N’apprenez pas à votre chiot à jouer au poker ou aux jeux à gratter, vous risqueriez de vous faire plumer. Une étude de l’université de Berne publiée en octobre dans Scientific Reports a mis en évidence que certains chiens développent une addiction à leur jouet. Les chercheurs ont laissé 105 chiens très joueurs choisir leur jouet préféré et ont analysé leurs comportements avec et sans objet. Bilan : environ un tiers des canidés a développé d’inquiétants troubles obsessionnels tels que focalisation intense, perte de contrôle, insensibilité aux distractions, à la nourriture ou aux interactions avec le maître.

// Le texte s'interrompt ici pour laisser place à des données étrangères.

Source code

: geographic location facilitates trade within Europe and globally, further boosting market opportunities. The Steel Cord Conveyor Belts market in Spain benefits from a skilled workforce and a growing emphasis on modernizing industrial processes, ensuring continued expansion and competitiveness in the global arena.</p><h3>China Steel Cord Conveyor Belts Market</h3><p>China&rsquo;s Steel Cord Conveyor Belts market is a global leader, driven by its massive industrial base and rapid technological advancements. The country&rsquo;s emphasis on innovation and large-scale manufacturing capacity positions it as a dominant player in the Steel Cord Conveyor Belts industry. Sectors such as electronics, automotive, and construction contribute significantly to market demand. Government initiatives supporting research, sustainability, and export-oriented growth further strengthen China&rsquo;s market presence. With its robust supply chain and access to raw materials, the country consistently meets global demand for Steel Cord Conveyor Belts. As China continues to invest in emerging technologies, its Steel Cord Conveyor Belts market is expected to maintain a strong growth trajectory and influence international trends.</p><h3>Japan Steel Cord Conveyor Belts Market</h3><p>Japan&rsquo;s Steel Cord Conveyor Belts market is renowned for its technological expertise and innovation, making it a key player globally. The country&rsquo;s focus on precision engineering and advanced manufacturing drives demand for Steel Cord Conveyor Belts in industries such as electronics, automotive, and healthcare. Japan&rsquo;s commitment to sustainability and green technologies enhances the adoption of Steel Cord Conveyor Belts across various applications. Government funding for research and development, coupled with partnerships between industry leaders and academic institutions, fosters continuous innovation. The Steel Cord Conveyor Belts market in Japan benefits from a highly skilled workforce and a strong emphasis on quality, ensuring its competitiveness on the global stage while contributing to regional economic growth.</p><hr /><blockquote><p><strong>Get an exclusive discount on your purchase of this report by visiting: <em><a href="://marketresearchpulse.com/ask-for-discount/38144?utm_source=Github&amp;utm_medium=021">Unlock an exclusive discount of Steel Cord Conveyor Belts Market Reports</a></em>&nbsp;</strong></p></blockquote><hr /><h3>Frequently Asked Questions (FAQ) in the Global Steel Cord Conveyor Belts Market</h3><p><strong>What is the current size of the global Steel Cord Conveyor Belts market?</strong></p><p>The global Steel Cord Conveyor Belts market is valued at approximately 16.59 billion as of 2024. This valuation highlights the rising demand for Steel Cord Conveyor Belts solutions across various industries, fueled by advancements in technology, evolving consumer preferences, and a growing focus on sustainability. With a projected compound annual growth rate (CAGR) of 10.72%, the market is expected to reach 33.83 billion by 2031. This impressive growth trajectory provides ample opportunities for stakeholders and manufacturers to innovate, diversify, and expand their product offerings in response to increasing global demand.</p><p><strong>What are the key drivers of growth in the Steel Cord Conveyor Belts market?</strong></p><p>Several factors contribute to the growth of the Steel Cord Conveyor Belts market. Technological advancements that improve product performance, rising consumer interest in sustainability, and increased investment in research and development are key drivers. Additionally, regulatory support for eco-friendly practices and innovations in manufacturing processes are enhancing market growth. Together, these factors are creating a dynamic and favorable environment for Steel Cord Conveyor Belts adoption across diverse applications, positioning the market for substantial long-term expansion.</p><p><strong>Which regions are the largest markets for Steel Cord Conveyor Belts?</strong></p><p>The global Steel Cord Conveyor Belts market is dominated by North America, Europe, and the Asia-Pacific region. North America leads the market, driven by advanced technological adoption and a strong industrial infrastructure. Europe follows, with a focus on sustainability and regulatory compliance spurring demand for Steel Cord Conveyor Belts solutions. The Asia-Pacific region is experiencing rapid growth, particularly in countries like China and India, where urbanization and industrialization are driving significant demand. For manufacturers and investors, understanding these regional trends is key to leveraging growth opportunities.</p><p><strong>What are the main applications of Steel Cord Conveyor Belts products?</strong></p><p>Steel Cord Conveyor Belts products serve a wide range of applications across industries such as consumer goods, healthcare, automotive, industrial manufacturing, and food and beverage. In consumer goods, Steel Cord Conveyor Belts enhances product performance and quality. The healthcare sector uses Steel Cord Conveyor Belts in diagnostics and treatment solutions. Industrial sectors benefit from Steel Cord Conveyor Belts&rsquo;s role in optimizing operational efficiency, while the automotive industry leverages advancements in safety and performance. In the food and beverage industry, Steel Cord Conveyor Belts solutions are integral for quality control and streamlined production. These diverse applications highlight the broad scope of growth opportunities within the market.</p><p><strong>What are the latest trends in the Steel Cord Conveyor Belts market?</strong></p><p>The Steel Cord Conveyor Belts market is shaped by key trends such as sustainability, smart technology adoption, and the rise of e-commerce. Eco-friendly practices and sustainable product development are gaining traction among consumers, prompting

Particularité notable : cette addiction est apparue spontanément, sans conditionnement expérimental, une première chez un animal domestique. Les circuits cérébraux impliqués — dopamine, opioïdes et cannabinoïdes — sont proches de ceux des humains, ce qui explique les parallèles avec les addictions comportementales humaines. Certaines races actives, comme les malinois ou les borders collies, semblent plus vulnérables, leur énergie et leur besoin de stimulation favorisant ces comportements extrêmes.

Sans diaboliser la balle ou le frisbee, l’étude nous invite à revoir nos habitudes : à force de lancer, relancer et rerelancer, le maître pourrait bien entretenir malgré lui une petite machine à obsession de son compagnon à quatre pattes.